The weather has turned hot and muggy. Well, actually, it is not that hot. It is just that the mugginess makes it seem hotter than it is. Cotton is definitely the cloth of the day. One of the directors, Zhang Zhong, came into the office wearing a cotton blue and white Chinese style blouse that I loved...Chinese neck, blue frogs down the front, and the cut to be worn outside instead of tucked in. When I complimented her on it, she motioned me into the piano practice room next to our office and took it off for me to try on. She is much shorter and much bustier than I but it fit well. She stood there in her bra while she sent me up to look at the mirror on the next floor. She was all set to give it to me, but I convinced her that I really wanted to buy one. Later that night, when Fu Ling was insistent we would go buy me a particular pair of shoes that she liked and was sure I would (and I know I wouldn't), I suggested instead that what I really would like to buy was a blouse like Zhang Zhong's. So, hopefully that may happen.
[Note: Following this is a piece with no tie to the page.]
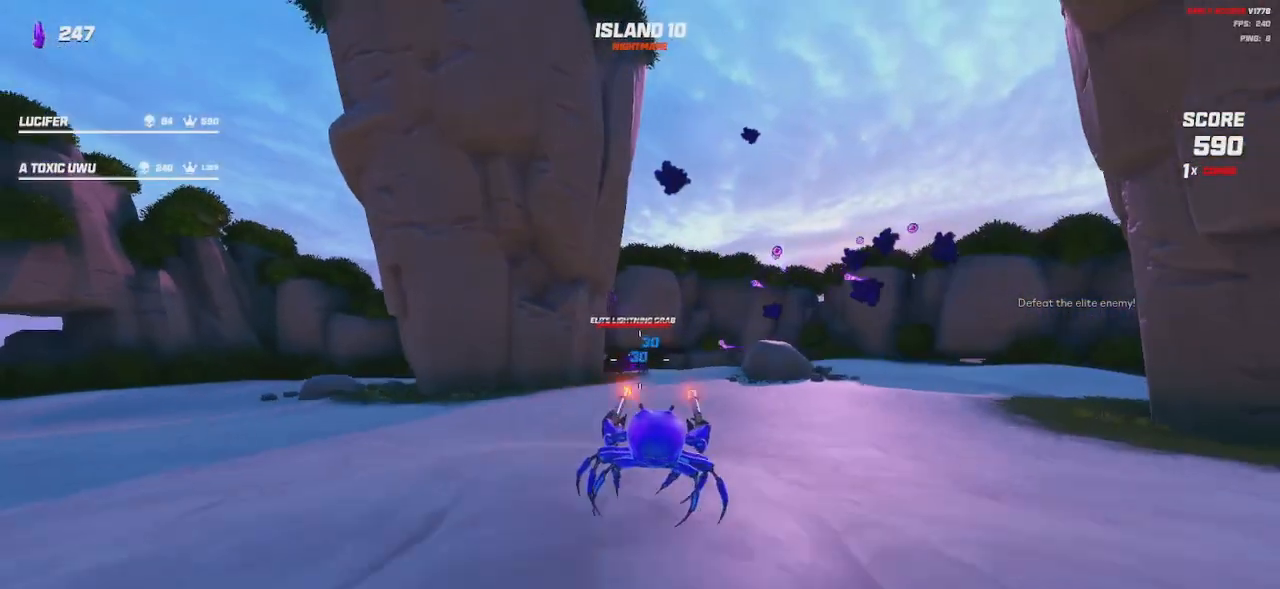
{"keys": [], "mouse": ["left", "right"], "events": [[50, "w", "down"], [217, "space", "down"], [284, "space", "up"], [400, "d", "up"], [467, "w", "up"]]}
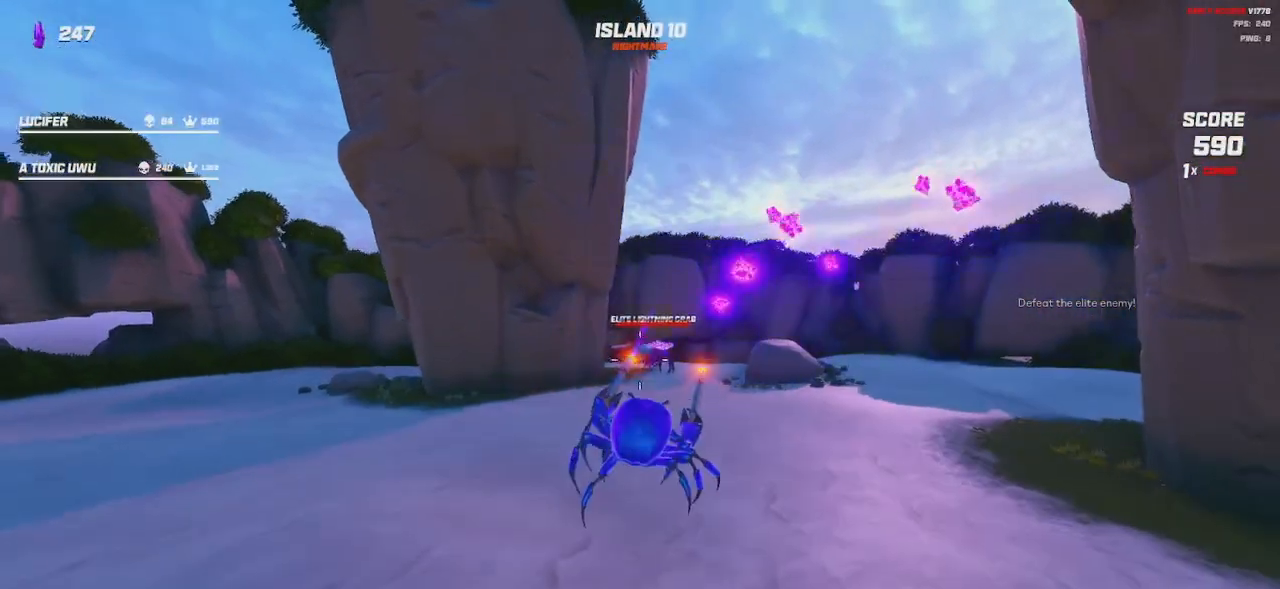
{"keys": ["a"], "mouse": ["left", "right"], "events": [[134, "a", "down"], [300, "space", "down"], [384, "space", "up"]]}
            I spent Tuesday morning at the office going over some teacher applications and showing Li Di how to repost one of the job ads that only stays posted for one month. We also got to talk over my last tour. They are still working on it, but it looks as if the idea of leaving school a week early was a passing statement of generosity that has been forgotten, so I will have ten days. Jo Critchlow had mentioned a park called Zhang Jai Jie and they all said it was beautiful...so we will see. My two ``must do'' places are the Yangtze River Three Gorges and Xian. Huang Shan is a particularly beautiful mountain that is popular too. Patience!

            Like a good newspaper, I have a correction to make. I really have two, but the second one keeps leaving me. When I described the silk factory and the eight women who pulled one batch of silk out to a full double size comforter size, I was wrong on the number. The pictures came in and there were only four women. How did they get it to fit the corners? They must have had an angel on each corner that I was counting.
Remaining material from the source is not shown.